**Activity:**
Which lines of the records below contain the word "output"? Copy each of them out.

------------------------------------------------------------------------

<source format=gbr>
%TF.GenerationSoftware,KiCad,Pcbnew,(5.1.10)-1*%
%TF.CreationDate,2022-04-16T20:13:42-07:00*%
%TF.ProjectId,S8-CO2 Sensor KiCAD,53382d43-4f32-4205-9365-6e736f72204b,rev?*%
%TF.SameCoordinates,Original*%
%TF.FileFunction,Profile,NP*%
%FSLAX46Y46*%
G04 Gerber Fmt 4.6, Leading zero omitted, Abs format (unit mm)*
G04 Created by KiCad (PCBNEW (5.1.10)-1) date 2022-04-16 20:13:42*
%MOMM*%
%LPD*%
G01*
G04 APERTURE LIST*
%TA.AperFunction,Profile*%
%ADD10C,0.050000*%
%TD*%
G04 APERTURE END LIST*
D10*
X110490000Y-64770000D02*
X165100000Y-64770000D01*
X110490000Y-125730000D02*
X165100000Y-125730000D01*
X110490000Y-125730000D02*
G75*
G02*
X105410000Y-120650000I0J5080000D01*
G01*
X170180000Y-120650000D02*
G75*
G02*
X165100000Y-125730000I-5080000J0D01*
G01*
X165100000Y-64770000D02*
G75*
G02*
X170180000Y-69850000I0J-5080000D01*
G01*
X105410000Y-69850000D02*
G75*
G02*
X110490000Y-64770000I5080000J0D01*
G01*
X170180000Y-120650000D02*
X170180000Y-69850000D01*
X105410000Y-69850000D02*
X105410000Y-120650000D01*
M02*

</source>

------------------------------------------------------------------------

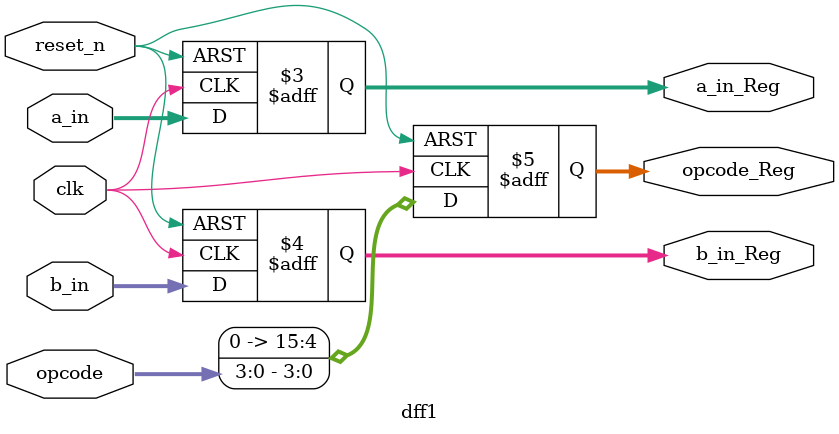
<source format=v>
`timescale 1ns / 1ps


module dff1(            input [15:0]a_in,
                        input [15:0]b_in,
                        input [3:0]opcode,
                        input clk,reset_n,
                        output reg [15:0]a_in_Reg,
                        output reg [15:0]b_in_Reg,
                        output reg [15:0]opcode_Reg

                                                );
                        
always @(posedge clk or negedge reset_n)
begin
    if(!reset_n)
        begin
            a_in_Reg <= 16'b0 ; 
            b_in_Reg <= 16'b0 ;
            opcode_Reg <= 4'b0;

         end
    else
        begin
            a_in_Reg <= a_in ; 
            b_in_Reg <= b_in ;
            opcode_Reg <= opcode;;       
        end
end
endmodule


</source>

------------------------------------------------------------------------

**Answer to the exercise:**
                        output reg [15:0]a_in_Reg,
                        output reg [15:0]b_in_Reg,
                        output reg [15:0]opcode_Reg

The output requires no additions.